I love the fact that in the United States we as a nation set aside one day a year simply for giving thanks to God for his good gifts. At some of our tables, we will take a few minutes before we eat to mention the things that we are thankful for: a new job, a delectable Thanksgiving meal, or a loving spouse. This is all good and proper. We should take every opportunity to thank God for his particular gifts.
But have you ever thought about the fact that thanksgiving is one way of describing the entire Christian life? This is not an exaggeration. One powerful and entirely biblical way to think of the Christian life is simply this: God showed us grace, and our response to that grace should be a life lived out of gratitude. The Apostle Paul put it like this: “And whatever you do, in word or deed, do everything in the name of the Lord Jesus, giving thanks to God the Father through him” (Col 3:17).
The manner in which we serve others illustrates the point well. Christian service isn’t simply deciding to serve, and then “gritting out” our service. We serve in conscious awareness of the lavish grace we have received from God! God looked upon us, criminals (“sinners”) that we were, and chose to send Jesus to die in our place. As a response, we sacrificially serve others because of of the unbounded grace we have received.
The sinful woman who poured expensive ointment on Jesus’s feet and wiped his feet with her hair illustrates the relationship between thankfulness and its lived-out relationship to the actions of one who has been forgiven much. When Simon the Pharisee complained (in his own head) that Jesus shouldn’t have allowed a sinful woman to act in such a way, Jesus challenged those thoughts with “he who is forgiven little, loves little” (Luke 7:47). But the woman at Jesus’s feet knew how much she had been forgiven, allowed that grace to move her heart toward gratitude, and the result was an extravagant act of thankful service to Jesus.

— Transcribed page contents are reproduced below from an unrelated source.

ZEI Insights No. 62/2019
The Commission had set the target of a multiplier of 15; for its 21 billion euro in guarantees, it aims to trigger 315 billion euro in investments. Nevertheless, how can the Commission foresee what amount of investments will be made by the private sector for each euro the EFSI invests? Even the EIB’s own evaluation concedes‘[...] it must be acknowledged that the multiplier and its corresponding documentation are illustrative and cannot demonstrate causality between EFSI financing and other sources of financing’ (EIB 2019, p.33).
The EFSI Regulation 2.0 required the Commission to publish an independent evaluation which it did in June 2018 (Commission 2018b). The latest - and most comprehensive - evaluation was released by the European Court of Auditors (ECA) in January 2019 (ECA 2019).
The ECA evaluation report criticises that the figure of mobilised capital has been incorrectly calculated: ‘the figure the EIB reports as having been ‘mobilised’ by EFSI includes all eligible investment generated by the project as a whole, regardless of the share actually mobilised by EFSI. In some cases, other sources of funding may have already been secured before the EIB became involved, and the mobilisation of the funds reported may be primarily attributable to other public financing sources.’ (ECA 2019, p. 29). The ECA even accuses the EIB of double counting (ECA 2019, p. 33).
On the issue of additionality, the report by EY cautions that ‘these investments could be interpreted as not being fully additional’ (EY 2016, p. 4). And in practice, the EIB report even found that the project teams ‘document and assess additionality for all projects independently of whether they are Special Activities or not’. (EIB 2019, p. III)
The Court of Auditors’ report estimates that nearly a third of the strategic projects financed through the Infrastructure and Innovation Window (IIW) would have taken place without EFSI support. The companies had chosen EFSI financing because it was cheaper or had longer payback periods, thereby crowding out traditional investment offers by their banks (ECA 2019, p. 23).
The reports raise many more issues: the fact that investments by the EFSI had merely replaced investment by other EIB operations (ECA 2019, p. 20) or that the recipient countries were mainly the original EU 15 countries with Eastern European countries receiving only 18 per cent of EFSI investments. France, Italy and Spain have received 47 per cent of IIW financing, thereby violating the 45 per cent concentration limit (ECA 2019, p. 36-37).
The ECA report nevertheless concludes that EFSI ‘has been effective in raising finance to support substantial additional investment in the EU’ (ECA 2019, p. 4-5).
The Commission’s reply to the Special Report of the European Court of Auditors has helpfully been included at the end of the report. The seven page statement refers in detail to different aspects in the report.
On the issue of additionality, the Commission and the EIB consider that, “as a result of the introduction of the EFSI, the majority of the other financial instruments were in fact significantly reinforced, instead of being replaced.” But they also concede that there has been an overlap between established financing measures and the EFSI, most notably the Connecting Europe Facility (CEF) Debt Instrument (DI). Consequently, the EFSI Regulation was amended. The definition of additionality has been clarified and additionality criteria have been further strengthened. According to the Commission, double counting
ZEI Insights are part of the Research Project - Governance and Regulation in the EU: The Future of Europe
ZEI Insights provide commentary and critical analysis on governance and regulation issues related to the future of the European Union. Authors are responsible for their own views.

Perhaps this Thanksgiving we can move beyond listing out individual things that we are thankful for, and start to respond more deeply to the grace God has demonstrated through the sacrificial death of Jesus—and how such thankful reflection might work its way into the way we live the year ahead. A whole life lived out of thankfulness is the right and proper way to respond to God’s lavish gift of grace through Christ.